____ TESTO FONTE

Cristianesimo e questione operaia oggi

Al centro del dibattito promosso dal gruppo di riflessione sindacale Made in the World, un testo classico del pensiero sociale cattolico tradotto e pubblicato da Città Nuova. Attualità e fecondità dell’analisi del vescovo Von Ketteler, nell’intervista al professor Alberto Lo Presti, curatore del testo e direttore di Nuova Umanità
operai

Nel seminario “Liberiamo il lavoro”, promosso dal gruppo di riflessione sindacale Made in the World di cui abbiamo lungamente parlato su cittanuova.it, ha trovato uno spazio di particolare interesse il libro Questione operaia e cristianesimo. Pubblicato nel 1864, ma sempre attuale, come accade ai veri classici, soprattutto grazie alla nuova traduzione curata, assieme a Christina Roth, da Alberto Lo Presti, direttore della rivista culturale Nuova Umanità, docente di scienze politiche presso le università pontificie Gregoriana e Angelicum, oltre che presso l’Istituto universitario Sophia di Loppiano.

 

Il testo di Von Ketteler affronta le conseguenze disumanizzanti dell’economia capitalista cogliendone la radice atea. Da questa prospettiva diventa comprensibile la moderna architettura del potere finanziario sempre più separato dall’economia reale. Apriamo con Alberto Lo Presti un dialogo destinato a rimanere aperto.

 

Perchè è attuale attingere alle fonti della riflessione di Von Ketteler?

«Ketteler fonda il pensiero sociale della Chiesa. Si fa largo fra le concezioni liberali e socialiste per salvaguardare il lavoratore e la sua famiglia dalla minaccia dello Stato onnipotente e del mercato piglia-tutto. Lo fa con erudizione e competenza, rimanendo ancorato nell’orizzonte del cristianesimo. Molte delle sue tesi finiscono nella Rerum novarum. La storia dei decenni successivi gli darà ragione. La storia di questi nostri anni conferma la validità dei suoi argomenti».

 

Cosa è oggi la questione operaia dentro il processo della globalizzazione?

________

COMPITO 1:
Secondo l'articolo su Von Ketteler, in che anno uscì il libro Questione operaia e cristianesimo?
COMPITO 2:
Per favore, indica se ciascuna affermazione concorda con l'articolo su Von Ketteler, rispondendo sì o no e citando le parole decisive del testo: (a) la nuova traduzione è stata curata da Alberto Lo Presti insieme a Christina Roth; (b) il libro è stato pubblicato dalla rivista Nuova Umanità; (c) secondo Lo Presti, nessuna tesi di Ketteler è entrata nella Rerum novarum.
COMPITO 3:
Scrivi il seguito dell'articolo su Von Ketteler, ripartendo subito dopo l'ultima domanda dell'intervista.

____ ESTRATTI DEI RECORD

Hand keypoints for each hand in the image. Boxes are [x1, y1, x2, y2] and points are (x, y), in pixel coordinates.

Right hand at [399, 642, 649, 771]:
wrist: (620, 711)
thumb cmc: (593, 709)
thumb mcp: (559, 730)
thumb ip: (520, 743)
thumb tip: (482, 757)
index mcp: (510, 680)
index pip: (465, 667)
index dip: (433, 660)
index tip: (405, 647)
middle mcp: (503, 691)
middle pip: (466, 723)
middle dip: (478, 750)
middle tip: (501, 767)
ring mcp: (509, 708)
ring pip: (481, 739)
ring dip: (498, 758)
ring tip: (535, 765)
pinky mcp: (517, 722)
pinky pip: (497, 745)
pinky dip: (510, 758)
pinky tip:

________

RISPOSTA 1:
Nel 1864.

RISPOSTA 2:
(a) Sì: «curata, assieme a Christina Roth, da Alberto Lo Presti».
(b) No: «tradotto e pubblicato da Città Nuova».
(c) No: «Molte delle sue tesi finiscono nella Rerum novarum».

RISPOSTA 3:
«Ketteler viveva in un periodo in cui si credeva ciecamente nelle conquiste del progresso. Il progresso avrebbe guarito le tragedie delle masse lavoratrici. È un po' lo stesso inganno che oggi aleggia attorno alla globalizzazione. Sembra dipingere un avvenire radioso e pretende, e illude, che le tante sofferenze che oggi affaticano popoli e comunità saranno risucchiate nel vortice virtuoso e positivo del processo di mondializzazione dell'economia e delle relazioni sociali. Così come Ketteler denunciava l'ipocrisia e l'errore di queste concezioni, oggi dobbiamo, con la medesima prontezza, ribadire che le sfide etiche devono essere risolte con scelte eque, con l'incentivazione della solidarietà, con la costruzione di una cultura di condivisione».

 

La posizione del vescovo tedesco quale assetto di potere mise in crisi?

«A seguito de La questione operaia e il cristianesimo di Ketteler si generò l’intensa stagione del contributo della cultura cattolica alla questione sociale ed economica. Basti pensare a figure come Leone XIII, Giuseppe Toniolo, Carlo Maria Curci. Lo stesso De Gasperi attinge a molte tesi di Ketteler e ne presenta il pensiero in modo sistematico. In particolare Ketteler è ostile al centralismo statalista (era di origini nobili, di un'antica famiglia della Vestfalia, e conosceva il valore delle autonomie politiche), è diffidente per i progetti astratti del liberalismo individualista, vede la minaccia alla pace sociale di chi voleva la riorganizzazione socialista dell’economia. Inoltre, è pronto a denunciare i cortocircuiti che consentono alle élite di potere di influenzare la stampa, la scuola, la cultura, con progetti volti alla disgregazione dell’etica pubblica, per edificare l’individuo isolato, perfetto consumatore compulsivo. Le sue note politiche influenzarono – come scrisse Igino Giordani – la concezione politica dei cattolici italiani».